Exercise description:
Even the shortest line counts, so transcribe all the data exactly.

Dataset entries
- - - -

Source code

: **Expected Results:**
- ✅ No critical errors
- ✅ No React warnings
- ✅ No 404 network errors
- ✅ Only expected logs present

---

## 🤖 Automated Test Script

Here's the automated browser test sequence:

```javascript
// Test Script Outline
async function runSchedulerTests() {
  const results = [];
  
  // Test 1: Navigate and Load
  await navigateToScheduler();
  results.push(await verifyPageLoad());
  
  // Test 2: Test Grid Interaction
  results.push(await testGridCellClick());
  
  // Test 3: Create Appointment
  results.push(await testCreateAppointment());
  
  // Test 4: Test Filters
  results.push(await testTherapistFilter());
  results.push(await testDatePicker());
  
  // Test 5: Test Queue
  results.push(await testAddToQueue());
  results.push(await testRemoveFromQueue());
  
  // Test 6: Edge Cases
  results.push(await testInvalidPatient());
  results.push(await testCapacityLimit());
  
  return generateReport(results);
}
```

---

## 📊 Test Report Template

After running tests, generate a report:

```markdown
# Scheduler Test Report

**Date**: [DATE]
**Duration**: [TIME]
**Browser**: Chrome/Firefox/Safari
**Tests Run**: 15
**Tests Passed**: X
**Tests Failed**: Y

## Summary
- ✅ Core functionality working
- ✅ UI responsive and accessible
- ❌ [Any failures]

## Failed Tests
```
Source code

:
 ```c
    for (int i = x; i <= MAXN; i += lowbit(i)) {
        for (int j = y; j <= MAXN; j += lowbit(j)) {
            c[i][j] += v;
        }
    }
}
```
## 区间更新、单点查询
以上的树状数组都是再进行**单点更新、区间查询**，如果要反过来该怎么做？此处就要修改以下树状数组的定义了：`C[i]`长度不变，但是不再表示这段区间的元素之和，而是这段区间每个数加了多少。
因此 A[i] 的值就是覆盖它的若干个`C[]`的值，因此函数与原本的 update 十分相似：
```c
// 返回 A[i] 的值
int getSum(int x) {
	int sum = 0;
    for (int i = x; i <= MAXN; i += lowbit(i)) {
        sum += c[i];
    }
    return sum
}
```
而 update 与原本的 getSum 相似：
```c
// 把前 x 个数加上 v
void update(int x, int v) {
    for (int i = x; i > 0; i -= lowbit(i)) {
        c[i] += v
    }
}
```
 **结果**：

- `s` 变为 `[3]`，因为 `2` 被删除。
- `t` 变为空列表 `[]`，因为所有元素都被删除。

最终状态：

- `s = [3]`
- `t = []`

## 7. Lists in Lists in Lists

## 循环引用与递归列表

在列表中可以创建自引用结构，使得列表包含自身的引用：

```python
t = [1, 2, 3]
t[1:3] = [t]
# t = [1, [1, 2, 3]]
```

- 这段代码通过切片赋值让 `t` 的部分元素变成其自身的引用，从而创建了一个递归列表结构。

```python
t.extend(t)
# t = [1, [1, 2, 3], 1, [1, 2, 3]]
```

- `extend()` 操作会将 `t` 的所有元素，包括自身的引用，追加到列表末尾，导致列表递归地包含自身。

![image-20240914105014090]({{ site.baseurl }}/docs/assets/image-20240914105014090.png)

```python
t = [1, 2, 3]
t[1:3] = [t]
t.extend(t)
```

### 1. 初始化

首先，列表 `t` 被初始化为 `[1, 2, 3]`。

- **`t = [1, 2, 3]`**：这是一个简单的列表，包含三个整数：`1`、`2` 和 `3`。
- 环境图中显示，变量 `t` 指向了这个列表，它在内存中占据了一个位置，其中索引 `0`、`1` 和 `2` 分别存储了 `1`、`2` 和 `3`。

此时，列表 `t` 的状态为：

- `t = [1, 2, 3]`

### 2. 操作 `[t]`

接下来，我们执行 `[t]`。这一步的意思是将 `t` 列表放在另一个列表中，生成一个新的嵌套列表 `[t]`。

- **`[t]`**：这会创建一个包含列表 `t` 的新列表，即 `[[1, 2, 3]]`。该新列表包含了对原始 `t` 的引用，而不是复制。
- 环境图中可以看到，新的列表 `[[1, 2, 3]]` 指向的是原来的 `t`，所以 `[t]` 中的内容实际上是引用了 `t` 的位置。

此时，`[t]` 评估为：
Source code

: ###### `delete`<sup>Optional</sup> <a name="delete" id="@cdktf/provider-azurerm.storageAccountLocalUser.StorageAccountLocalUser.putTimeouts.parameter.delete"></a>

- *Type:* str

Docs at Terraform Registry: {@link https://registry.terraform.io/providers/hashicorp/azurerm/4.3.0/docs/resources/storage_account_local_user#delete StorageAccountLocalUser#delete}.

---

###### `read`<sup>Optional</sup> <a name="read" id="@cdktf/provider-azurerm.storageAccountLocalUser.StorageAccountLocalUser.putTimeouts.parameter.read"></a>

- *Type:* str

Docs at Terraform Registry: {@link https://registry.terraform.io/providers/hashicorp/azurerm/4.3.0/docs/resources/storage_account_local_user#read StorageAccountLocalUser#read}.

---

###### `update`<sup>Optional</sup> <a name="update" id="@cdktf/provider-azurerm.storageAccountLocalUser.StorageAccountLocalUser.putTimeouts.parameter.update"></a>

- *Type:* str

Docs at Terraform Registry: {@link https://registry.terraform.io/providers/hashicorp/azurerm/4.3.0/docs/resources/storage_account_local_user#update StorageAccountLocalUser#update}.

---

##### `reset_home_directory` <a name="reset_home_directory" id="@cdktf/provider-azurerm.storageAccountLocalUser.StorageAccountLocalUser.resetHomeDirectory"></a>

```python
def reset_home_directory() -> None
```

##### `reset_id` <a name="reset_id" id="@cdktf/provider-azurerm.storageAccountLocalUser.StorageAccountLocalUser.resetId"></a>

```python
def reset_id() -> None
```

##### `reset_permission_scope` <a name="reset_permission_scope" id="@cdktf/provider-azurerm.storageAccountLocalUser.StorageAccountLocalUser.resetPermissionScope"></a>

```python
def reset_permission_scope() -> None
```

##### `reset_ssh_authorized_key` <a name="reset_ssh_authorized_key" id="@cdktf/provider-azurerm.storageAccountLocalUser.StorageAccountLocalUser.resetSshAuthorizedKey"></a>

- - - -

Response area:
Source code

: **Expected Results:**
- ✅ No critical errors
- ✅ No React warnings
- ✅ No 404 network errors
- ✅ Only expected logs present

---

## 🤖 Automated Test Script

Here's the automated browser test sequence:

```javascript
// Test Script Outline
async function runSchedulerTests() {
  const results = [];
  
  // Test 1: Navigate and Load
  await navigateToScheduler();
  results.push(await verifyPageLoad());
  
  // Test 2: Test Grid Interaction
  results.push(await testGridCellClick());
  
  // Test 3: Create Appointment
  results.push(await testCreateAppointment());
  
  // Test 4: Test Filters
  results.push(await testTherapistFilter());
  results.push(await testDatePicker());
  
  // Test 5: Test Queue
  results.push(await testAddToQueue());
  results.push(await testRemoveFromQueue());
  
  // Test 6: Edge Cases
  results.push(await testInvalidPatient());
  results.push(await testCapacityLimit());
  
  return generateReport(results);
}
```

---

## 📊 Test Report Template

After running tests, generate a report:

```markdown
# Scheduler Test Report

**Date**: [DATE]
**Duration**: [TIME]
**Browser**: Chrome/Firefox/Safari
**Tests Run**: 15
**Tests Passed**: X
**Tests Failed**: Y

## Summary
- ✅ Core functionality working
- ✅ UI responsive and accessible
- ❌ [Any failures]

## Failed Tests
```
Source code

:
 ```c
    for (int i = x; i <= MAXN; i += lowbit(i)) {
        for (int j = y; j <= MAXN; j += lowbit(j)) {
            c[i][j] += v;
        }
    }
}
```
## 区间更新、单点查询
以上的树状数组都是再进行**单点更新、区间查询**，如果要反过来该怎么做？此处就要修改以下树状数组的定义了：`C[i]`长度不变，但是不再表示这段区间的元素之和，而是这段区间每个数加了多少。
因此 A[i] 的值就是覆盖它的若干个`C[]`的值，因此函数与原本的 update 十分相似：
```c
// 返回 A[i] 的值
int getSum(int x) {
	int sum = 0;
    for (int i = x; i <= MAXN; i += lowbit(i)) {
        sum += c[i];
    }
    return sum
}
```
而 update 与原本的 getSum 相似：
```c
// 把前 x 个数加上 v
void update(int x, int v) {
    for (int i = x; i > 0; i -= lowbit(i)) {
        c[i] += v
    }
}
```
 **结果**：

- `s` 变为 `[3]`，因为 `2` 被删除。
- `t` 变为空列表 `[]`，因为所有元素都被删除。

最终状态：

- `s = [3]`
- `t = []`

## 7. Lists in Lists in Lists

## 循环引用与递归列表

在列表中可以创建自引用结构，使得列表包含自身的引用：

```python
t = [1, 2, 3]
t[1:3] = [t]
# t = [1, [1, 2, 3]]
```

- 这段代码通过切片赋值让 `t` 的部分元素变成其自身的引用，从而创建了一个递归列表结构。

```python
t.extend(t)
# t = [1, [1, 2, 3], 1, [1, 2, 3]]
```

- `extend()` 操作会将 `t` 的所有元素，包括自身的引用，追加到列表末尾，导致列表递归地包含自身。

![image-20240914105014090]({{ site.baseurl }}/docs/assets/image-20240914105014090.png)

```python
t = [1, 2, 3]
t[1:3] = [t]
t.extend(t)
```

### 1. 初始化

首先，列表 `t` 被初始化为 `[1, 2, 3]`。

- **`t = [1, 2, 3]`**：这是一个简单的列表，包含三个整数：`1`、`2` 和 `3`。
- 环境图中显示，变量 `t` 指向了这个列表，它在内存中占据了一个位置，其中索引 `0`、`1` 和 `2` 分别存储了 `1`、`2` 和 `3`。

此时，列表 `t` 的状态为：

- `t = [1, 2, 3]`

### 2. 操作 `[t]`

接下来，我们执行 `[t]`。这一步的意思是将 `t` 列表放在另一个列表中，生成一个新的嵌套列表 `[t]`。

- **`[t]`**：这会创建一个包含列表 `t` 的新列表，即 `[[1, 2, 3]]`。该新列表包含了对原始 `t` 的引用，而不是复制。
- 环境图中可以看到，新的列表 `[[1, 2, 3]]` 指向的是原来的 `t`，所以 `[t]` 中的内容实际上是引用了 `t` 的位置。

此时，`[t]` 评估为：
Source code

: ###### `delete`<sup>Optional</sup> <a name="delete" id="@cdktf/provider-azurerm.storageAccountLocalUser.StorageAccountLocalUser.putTimeouts.parameter.delete"></a>

- *Type:* str

Docs at Terraform Registry: {@link https://registry.terraform.io/providers/hashicorp/azurerm/4.3.0/docs/resources/storage_account_local_user#delete StorageAccountLocalUser#delete}.

---

###### `read`<sup>Optional</sup> <a name="read" id="@cdktf/provider-azurerm.storageAccountLocalUser.StorageAccountLocalUser.putTimeouts.parameter.read"></a>

- *Type:* str

Docs at Terraform Registry: {@link https://registry.terraform.io/providers/hashicorp/azurerm/4.3.0/docs/resources/storage_account_local_user#read StorageAccountLocalUser#read}.

---

###### `update`<sup>Optional</sup> <a name="update" id="@cdktf/provider-azurerm.storageAccountLocalUser.StorageAccountLocalUser.putTimeouts.parameter.update"></a>

- *Type:* str

Docs at Terraform Registry: {@link https://registry.terraform.io/providers/hashicorp/azurerm/4.3.0/docs/resources/storage_account_local_user#update StorageAccountLocalUser#update}.

---

##### `reset_home_directory` <a name="reset_home_directory" id="@cdktf/provider-azurerm.storageAccountLocalUser.StorageAccountLocalUser.resetHomeDirectory"></a>

```python
def reset_home_directory() -> None
```

##### `reset_id` <a name="reset_id" id="@cdktf/provider-azurerm.storageAccountLocalUser.StorageAccountLocalUser.resetId"></a>

```python
def reset_id() -> None
```

##### `reset_permission_scope` <a name="reset_permission_scope" id="@cdktf/provider-azurerm.storageAccountLocalUser.StorageAccountLocalUser.resetPermissionScope"></a>

```python
def reset_permission_scope() -> None
```

##### `reset_ssh_authorized_key` <a name="reset_ssh_authorized_key" id="@cdktf/provider-azurerm.storageAccountLocalUser.StorageAccountLocalUser.resetSshAuthorizedKey"></a>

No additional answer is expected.